KUTIPAN TEKS →
┌────────

Kanal-kanal di Batavia tidak hanya digunakan sebagai sarana transportasi, tetapi juga sebagai tempat mandi, mencuci, dan buang air besar (MCK).

Limbah rumah tangga dan kotoran manusia dibuang langsung ke kanal dan sungai, termasuk Ci Liwung yang membelah kota.

Pemerintah kolonial saat itu memberlakukan aturan yang melarang warga membuang hajat di siang hari. Warga hanya boleh melakukannya mulai tengah malam hingga pagi.

Akibatnya, setiap malam warga secara massal membuang kotoran ke kanal, memperparah pencemaran dan menimbulkan bau busuk di seluruh penjuru kota.

└────────

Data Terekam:

┌────────

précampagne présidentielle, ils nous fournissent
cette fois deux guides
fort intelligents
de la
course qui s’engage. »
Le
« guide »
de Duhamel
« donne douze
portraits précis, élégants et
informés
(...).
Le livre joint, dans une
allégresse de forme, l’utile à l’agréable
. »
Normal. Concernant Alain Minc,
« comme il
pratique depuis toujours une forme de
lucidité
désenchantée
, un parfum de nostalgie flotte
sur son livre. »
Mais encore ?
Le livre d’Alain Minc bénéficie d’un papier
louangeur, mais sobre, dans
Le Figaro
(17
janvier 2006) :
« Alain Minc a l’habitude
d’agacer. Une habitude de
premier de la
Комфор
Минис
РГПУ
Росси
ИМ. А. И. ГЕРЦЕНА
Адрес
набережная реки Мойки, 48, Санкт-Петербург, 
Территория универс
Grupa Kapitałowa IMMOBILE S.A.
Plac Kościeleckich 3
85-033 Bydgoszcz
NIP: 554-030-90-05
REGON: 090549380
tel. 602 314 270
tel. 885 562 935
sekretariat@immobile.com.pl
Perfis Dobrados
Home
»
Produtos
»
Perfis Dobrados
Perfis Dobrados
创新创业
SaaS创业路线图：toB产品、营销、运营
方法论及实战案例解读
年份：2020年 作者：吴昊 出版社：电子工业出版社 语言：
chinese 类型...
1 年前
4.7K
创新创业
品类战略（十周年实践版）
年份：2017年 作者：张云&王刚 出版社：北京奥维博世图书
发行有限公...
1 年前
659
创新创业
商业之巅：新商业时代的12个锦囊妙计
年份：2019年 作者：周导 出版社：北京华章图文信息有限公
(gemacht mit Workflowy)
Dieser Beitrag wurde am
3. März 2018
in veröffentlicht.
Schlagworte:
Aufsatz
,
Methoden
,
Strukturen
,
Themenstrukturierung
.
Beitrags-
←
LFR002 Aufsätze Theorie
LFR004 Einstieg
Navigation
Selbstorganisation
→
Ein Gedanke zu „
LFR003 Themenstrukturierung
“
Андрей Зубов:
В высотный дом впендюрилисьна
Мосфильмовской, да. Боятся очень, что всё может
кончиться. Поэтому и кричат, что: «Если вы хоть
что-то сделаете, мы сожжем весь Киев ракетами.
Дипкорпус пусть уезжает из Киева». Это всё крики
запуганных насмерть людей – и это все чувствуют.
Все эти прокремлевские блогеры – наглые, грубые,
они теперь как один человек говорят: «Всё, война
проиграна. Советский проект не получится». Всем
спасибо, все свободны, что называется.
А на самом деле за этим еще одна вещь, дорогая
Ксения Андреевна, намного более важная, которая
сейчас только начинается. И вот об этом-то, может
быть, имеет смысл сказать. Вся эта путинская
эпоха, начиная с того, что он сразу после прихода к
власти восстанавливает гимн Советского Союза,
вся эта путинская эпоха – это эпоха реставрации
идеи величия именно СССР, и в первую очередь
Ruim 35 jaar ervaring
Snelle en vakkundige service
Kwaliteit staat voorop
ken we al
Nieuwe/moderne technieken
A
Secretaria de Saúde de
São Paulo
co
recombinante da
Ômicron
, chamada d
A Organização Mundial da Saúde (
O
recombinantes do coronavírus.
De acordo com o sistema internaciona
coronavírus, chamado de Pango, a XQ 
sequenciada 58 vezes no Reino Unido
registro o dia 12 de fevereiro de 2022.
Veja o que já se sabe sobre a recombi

└────────

PETUNJUK TUGAS →
(a) Menurut teks tentang kanal Batavia, pada rentang waktu kapan warga diizinkan membuang hajat?
(b) Tulis ulang paragraf yang diawali "Pemerintah kolonial saat itu" dari teks tentang kanal Batavia dalam satu kalimat yang lebih ringkas dengan mempertahankan fakta utamanya.
(c) Kutip bagian teks tentang kanal Batavia yang dimulai pada kata "Kanal-kanal di Batavia" dan berhenti setelah kata "malam hingga pagi.".
Materi ini tidak berhubungan dengan teks tentang kanal Batavia.

JAWABAN YANG DIHARAPKAN →
(a) Mulai tengah malam hingga pagi.

(b) Pemerintah kolonial melarang warga membuang hajat pada siang hari dan hanya mengizinkannya dari tengah malam sampai pagi.

(c)
Kanal-kanal di Batavia tidak hanya digunakan sebagai sarana transportasi, tetapi juga sebagai tempat mandi, mencuci, dan buang air besar (MCK).

Limbah rumah tangga dan kotoran manusia dibuang langsung ke kanal dan sungai, termasuk Ci Liwung yang membelah kota.

Pemerintah kolonial saat itu memberlakukan aturan yang melarang warga membuang hajat di siang hari. Warga hanya boleh melakukannya mulai tengah malam hingga pagi.